PROVIDED INFORMATION >>
>>>>
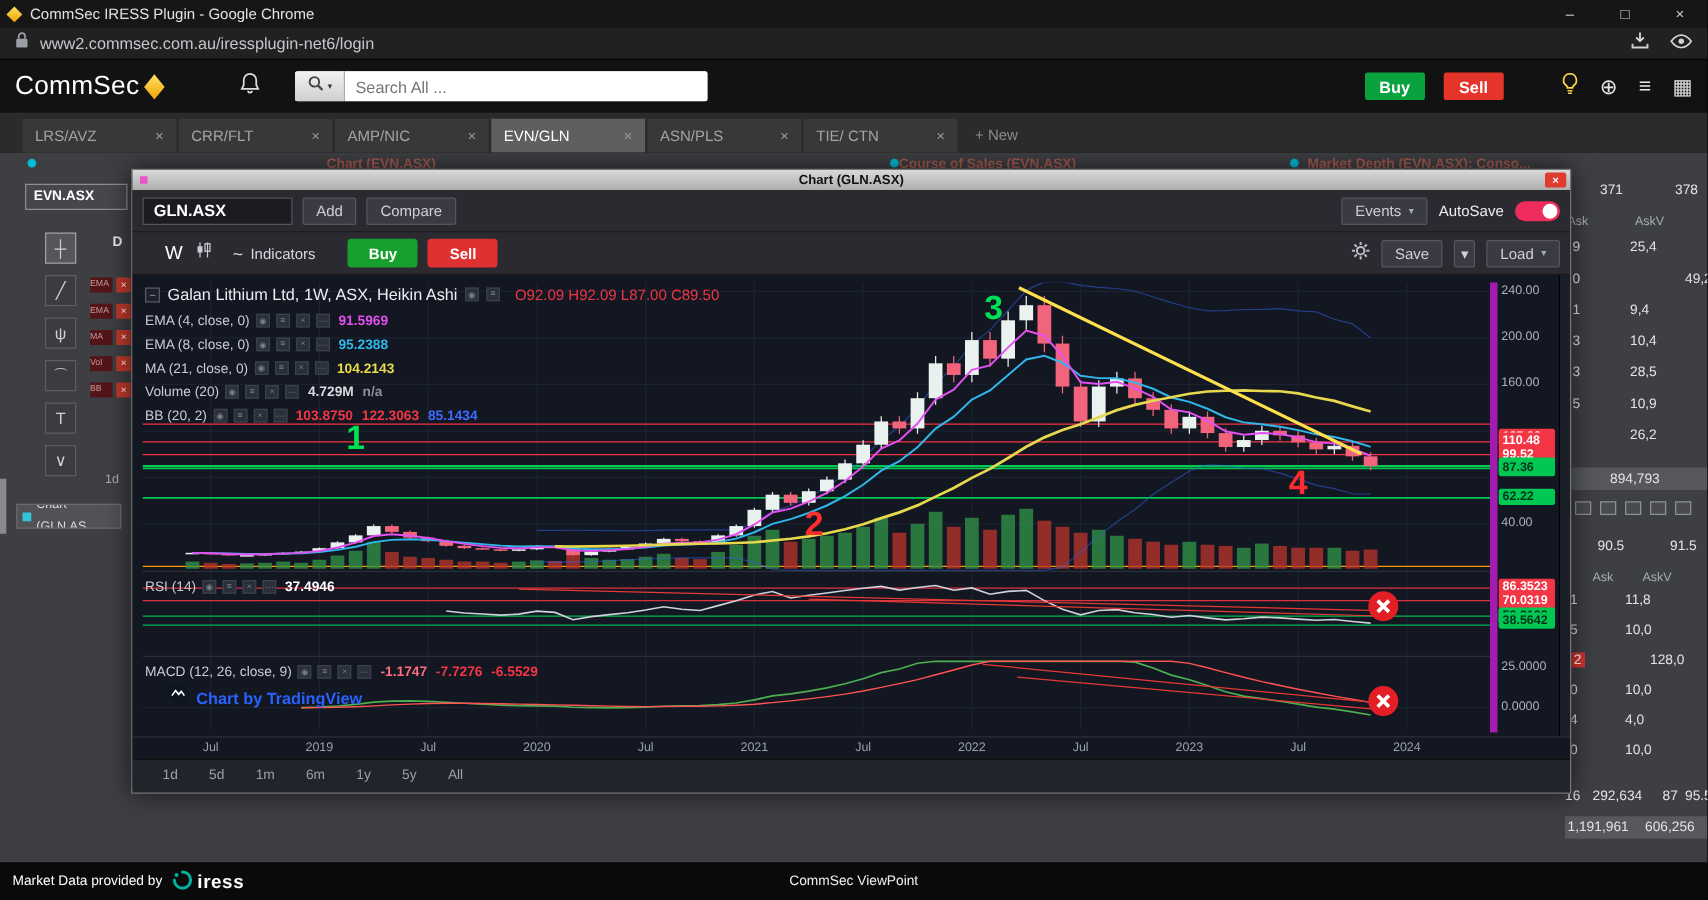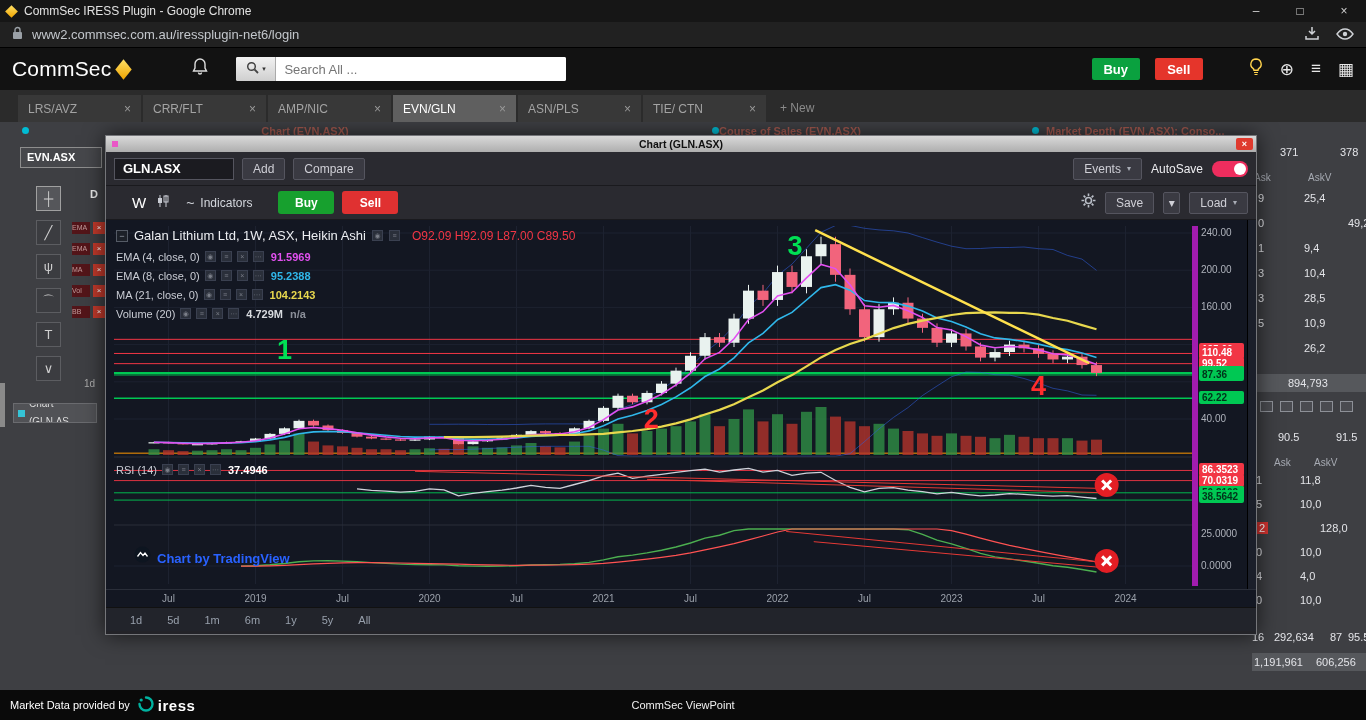--- a/index.html
+++ b/index.html
@@ -726,6 +726,16 @@
               <span class="lg-val" style="color: rgb(216, 219, 224);">4.729M</span>
               <span class="lg-val" style="color: rgb(139, 143, 153);">n/a</span>
             </div>
+            <div class="lg-row">
+              <span class="lg-name">BB (20, 2)</span>
+              <span class="lg-sq">◉</span>
+              <span class="lg-sq">≡</span>
+              <span class="lg-sq">×</span>
+              <span class="lg-sq">⋯</span>
+              <span class="lg-val" style="color: rgb(242, 54, 69);">103.8750</span>
+              <span class="lg-val" style="color: rgb(242, 54, 69);">122.3063</span>
+              <span class="lg-val" style="color: rgb(61, 107, 255);">85.1434</span>
+            </div>
           </div>
       </div>
       <div class="legend legend-rsi">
<<<<
EXERCISE BRIEF >> An exact copy of the records above is needed, free of pictures.

SOLUTION >>
--- a/index.html
+++ b/index.html
@@ -726,6 +726,16 @@
               <span class="lg-val" style="color: rgb(216, 219, 224);">4.729M</span>
               <span class="lg-val" style="color: rgb(139, 143, 153);">n/a</span>
             </div>
+            <div class="lg-row">
+              <span class="lg-name">BB (20, 2)</span>
+              <span class="lg-sq">◉</span>
+              <span class="lg-sq">≡</span>
+              <span class="lg-sq">×</span>
+              <span class="lg-sq">⋯</span>
+              <span class="lg-val" style="color: rgb(242, 54, 69);">103.8750</span>
+              <span class="lg-val" style="color: rgb(242, 54, 69);">122.3063</span>
+              <span class="lg-val" style="color: rgb(61, 107, 255);">85.1434</span>
+            </div>
           </div>
       </div>
       <div class="legend legend-rsi">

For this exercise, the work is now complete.